Gocce di pioggia di Alessandro Bardi
foto realizzata da A. Bardi


Che serata.


Le vacanze sono finite. Finiscono sempre.


D’altra parte non potrebbe essere altrimenti, in tal caso non si parlerebbe di vacanza; si definirebbe in altri modi: disoccupazione, periodo di riflessione, anno sabbatico e così via. Io non mi definirei un lavoratore,ma neanche un disoccupato,direi un mantenuto, si cioè quello che faccio,o meglio, che dovrei fare, è studiare il che mi riesce anche abbastanza bene quando mi ci metto.

Ora, la questione è che in questo ultimo periodo non mi ci sto mettendo affatto, nessun problema,direte voi, beh certo, nessun problema finchè ci sono le vacanza che ti parano il culo,ma le vacanze ora sono finite. Come la mettiamo?

Mah, neanche questo è un problema, direte voi, la voglia va e viene. Certo è così con qualunque cosa: il whiskey , la droga, le donne e altre cose più sensate che al momento non mi vengono in mente.


Ma sapete che vi dico?


Beh, nulla. Avete perfettamente ragione, questo vi dico ; ma lasciate che tiri su il pesante tendone e metta in scena il simpatico evolversi della serata.

Attori: solo io.


Ore 16.


Il nostro eroe viene tirato su da un allegro cinguettio proveniente dall’interno del condominio.

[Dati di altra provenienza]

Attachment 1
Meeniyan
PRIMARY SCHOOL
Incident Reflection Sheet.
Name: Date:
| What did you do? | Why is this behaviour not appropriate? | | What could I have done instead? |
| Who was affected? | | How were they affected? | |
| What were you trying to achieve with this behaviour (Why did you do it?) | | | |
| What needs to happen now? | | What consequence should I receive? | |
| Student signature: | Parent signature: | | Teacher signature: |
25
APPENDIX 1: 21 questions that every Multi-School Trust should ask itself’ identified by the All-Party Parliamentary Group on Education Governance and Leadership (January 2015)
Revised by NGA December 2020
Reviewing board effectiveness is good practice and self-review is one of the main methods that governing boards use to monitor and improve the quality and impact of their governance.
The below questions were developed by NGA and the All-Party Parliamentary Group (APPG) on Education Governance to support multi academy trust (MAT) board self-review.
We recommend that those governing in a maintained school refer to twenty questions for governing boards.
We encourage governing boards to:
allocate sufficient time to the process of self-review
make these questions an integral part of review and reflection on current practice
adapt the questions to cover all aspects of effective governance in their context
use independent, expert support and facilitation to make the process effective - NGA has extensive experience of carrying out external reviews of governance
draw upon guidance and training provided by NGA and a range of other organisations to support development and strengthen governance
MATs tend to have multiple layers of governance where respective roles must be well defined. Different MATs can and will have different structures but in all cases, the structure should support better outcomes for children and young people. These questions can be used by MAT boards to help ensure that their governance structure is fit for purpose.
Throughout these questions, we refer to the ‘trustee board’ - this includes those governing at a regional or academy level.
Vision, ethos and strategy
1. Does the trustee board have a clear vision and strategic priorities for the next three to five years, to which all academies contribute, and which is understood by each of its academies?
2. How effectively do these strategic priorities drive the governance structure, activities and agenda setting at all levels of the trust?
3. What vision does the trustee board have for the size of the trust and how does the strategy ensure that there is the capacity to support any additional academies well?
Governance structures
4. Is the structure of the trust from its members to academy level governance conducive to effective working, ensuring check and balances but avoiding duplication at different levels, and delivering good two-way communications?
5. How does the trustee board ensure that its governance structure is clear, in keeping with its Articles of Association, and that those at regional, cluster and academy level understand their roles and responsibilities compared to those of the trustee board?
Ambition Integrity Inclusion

Penso sia l’unico condominio in questo minestrone di palazzi ,smog, pesce e mafiosi che possa vantarsi di possedere una simile colonna sonora che accompagni il periodo primaverile. Non si tratta esattamente di primavera, ma di quel periodo senza nome (credo) in cui la primavera evolve verso l’estate. In termini di odori, stiamo parlando di un simpatico odore di cloaca che stenta ad affermarsi tra le strade della città , missione che verrà compiuta con successo nel periodo estivo.


Insomma mi tiro su a fatica: gli occhi a mezz’asta, anche loro lì a testimoniare la gran voglia di fare.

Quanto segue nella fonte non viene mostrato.